Comment 10 Jeeva Kandasamy 2013-12-03 13:48:30 UTC
I feel this is again big time frame in some situations, suppose user wants to add a server on HA enviromment and try to down exsiting server before an hour from the HA new partition. In this case existing agents do not have new server details on their fail-over list and it is failed to report their resource monitoring details.

As HA re-repartition is not a frequent process it is not good to reduce fail-over polling time in agent side. But we might provide an option on GUI (or) CLI for end user to push fail-over list to all the agents. In this case that particular server only sends fail-over list to all the agents. If we do like this fail-over list gets updated immediately on agent side.

Comment 11 Jirka Kremser 2013-12-03 14:30:52 UTC
"But we might provide an option on GUI (or) CLI for end user to push fail-over list to all the agents."

It is actually already there. Agent operation called "Download Latest Failover List"

Comment 13 Larry O'Leary 2014-01-07 19:30:59 UTC
I am relabeling this issue as an enhancement request to be reviewed during the next major or minor product planning phase.

Based on comment 7, things are working as designed. If a new server is added to an HA configuration, it may take up to 1 hour for an agent to learn about the new server. This means that the original issue identified by this bug report is not actually a bug but working as designed. It was just that the test case didn't wait long enough for agent A to get the updated fail-over list which would contain server B.

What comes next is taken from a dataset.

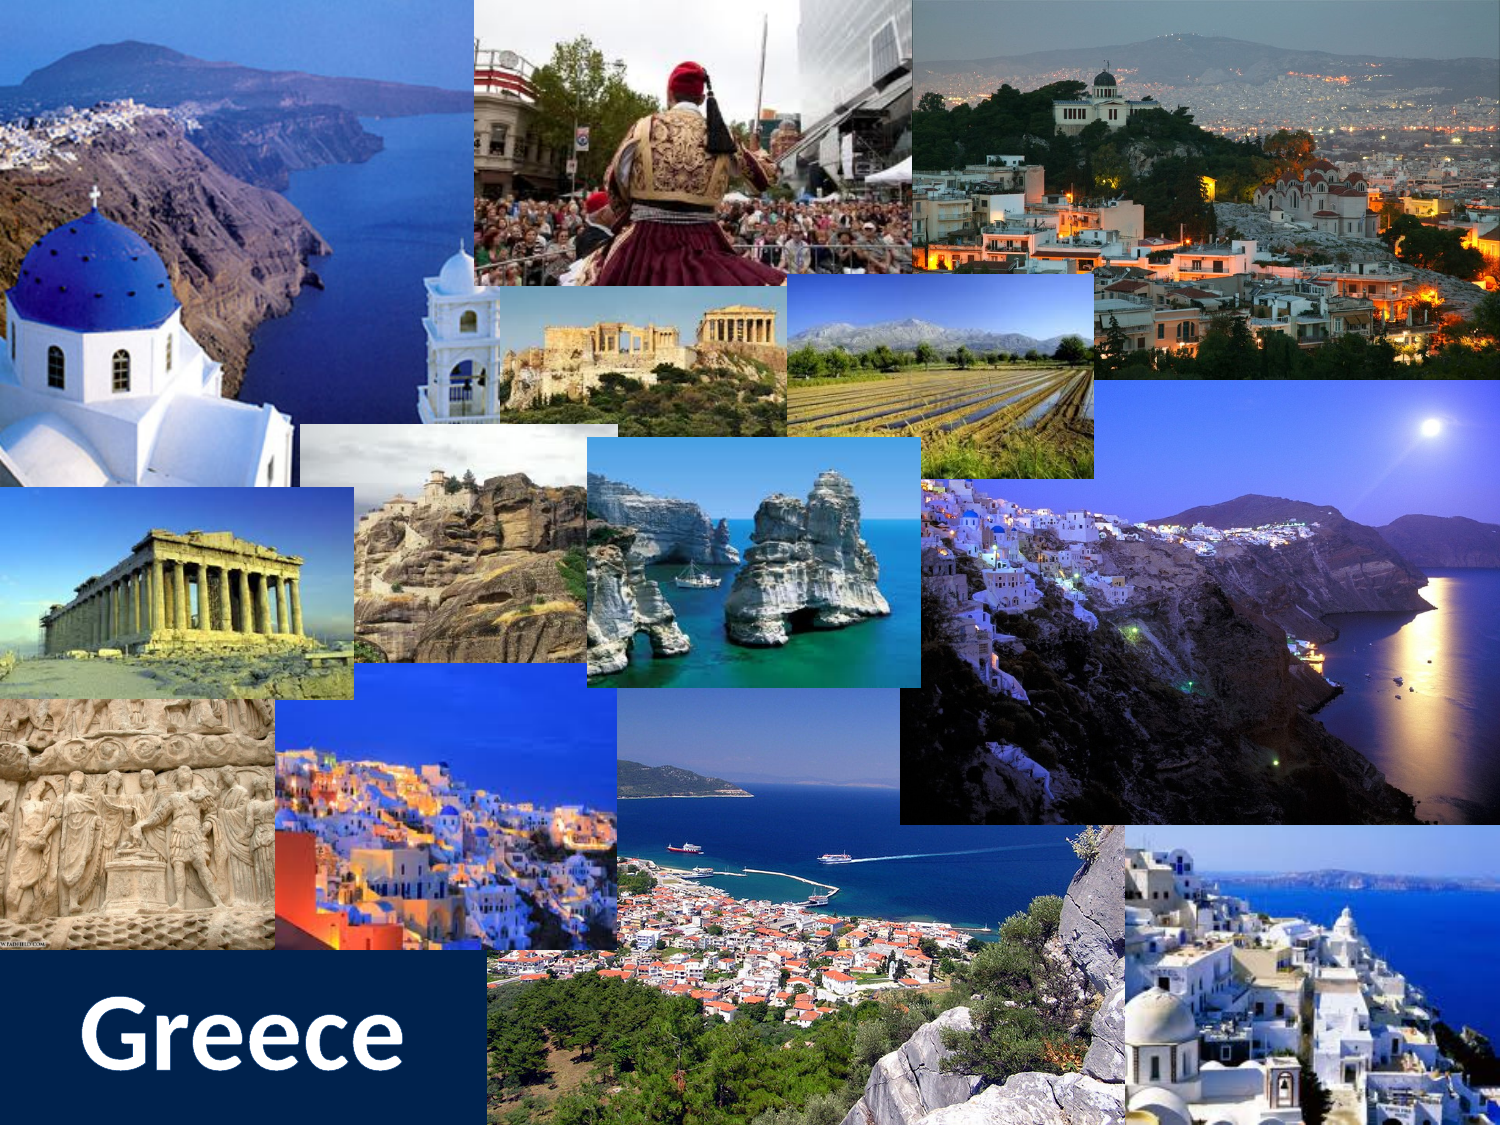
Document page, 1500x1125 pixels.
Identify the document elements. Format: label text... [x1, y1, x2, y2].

picture [0, 0, 1500, 1125]
text_box Greece [63, 958, 422, 1100]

That still leaves us with the remaining point raised by comment 10. If an administrator decides to take server A offline but before doing so, adds server B, the agents may not learn about server B in time before server A goes offline. This would result in inventory back-filling.

Please be aware that although this use-case is plausible, it is not common. In situations where a new server is being added to an HA configuration, there is most likely already 2 or more server in the HA configuration already. Thus, allowing agent fail-over to one of the existing servers.

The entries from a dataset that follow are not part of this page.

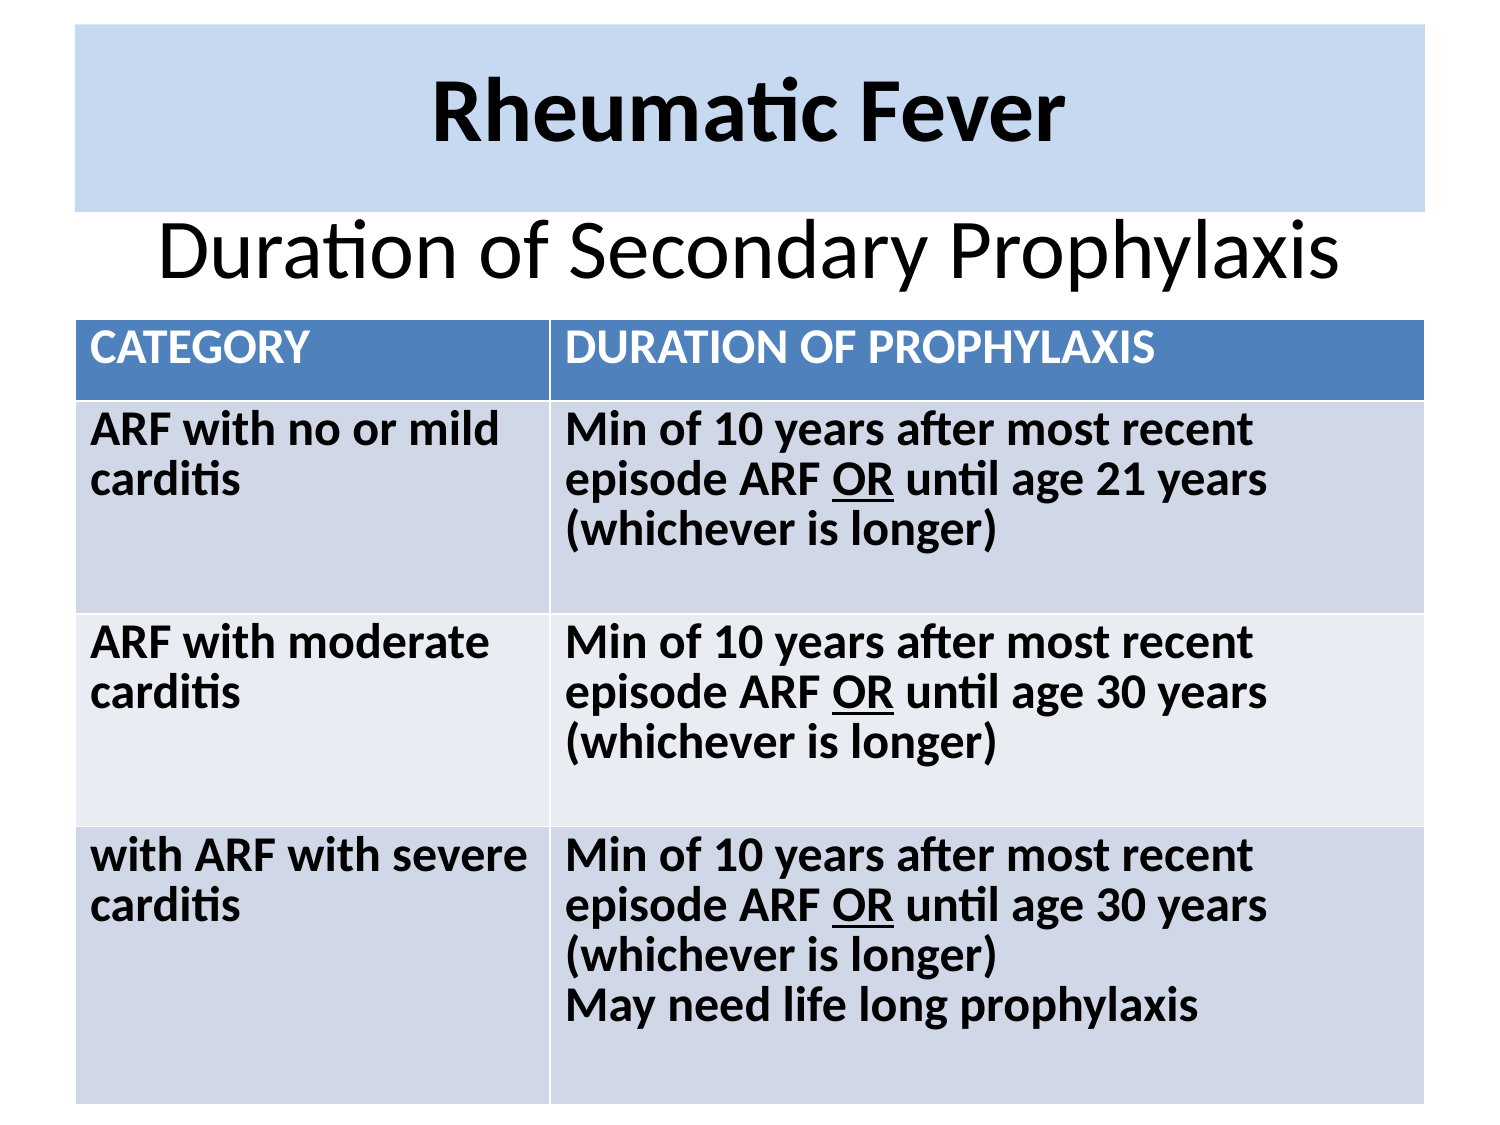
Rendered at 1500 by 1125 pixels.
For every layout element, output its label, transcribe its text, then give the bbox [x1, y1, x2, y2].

table_cell ARF with no or mild carditis [76, 402, 549, 613]
table_cell Min of 10 years after most recent episode ARF OR until age 30 years (whichever is longer) [551, 615, 1424, 826]
text_box Rheumatic Fever [74, 24, 1425, 212]
table_header CATEGORY [76, 320, 549, 400]
title Duration of Secondary Prophylaxis [75, 212, 1425, 304]
table_cell Min of 10 years after most recent episode ARF OR until age 30 years (whichever is longer) May need life long prophylaxis [551, 827, 1424, 1104]
table_cell Min of 10 years after most recent episode ARF OR until age 21 years (whichever is longer) [551, 402, 1424, 613]
table_cell with ARF with severe carditis [76, 827, 549, 1104]
table_cell ARF with moderate carditis [76, 615, 549, 826]
table_header DURATION OF PROPHYLAXIS [551, 320, 1424, 400]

To make this a bit clearer to the end user, perhaps the process of adding a new server to an HA configuration should expose an option that asks if all agents should have their fail-over list updated? Or perhaps a warning/reminder is added to the "add server to HA" that informs the user that agent's may not pick up the new server in their fail-over list until they are restarted or the "update fail-over list" operation is invoked? Additionally an operation should be added to the topology administration page that allows the fail-over list to be sent to a specific agent(s) or all agents?

Comment 14 Jay Shaughnessy 2014-09-05 18:33:47 UTC
Re-targeting to JON4, this is a big item with questionable benefit, so it would need to be considered in a greater context of architectural changes.

Comment 15 Filip Brychta 2019-06-24 14:53:35 UTC
JBoss ON is coming to the end of its product life cycle. For more information regarding this transition, see https://access.redhat.com/articles/3827121.
This bug report/request is being closed. If you feel this issue should not be closed or requires further review, please create a new bug report against the latest supported JBoss ON 3.3 version.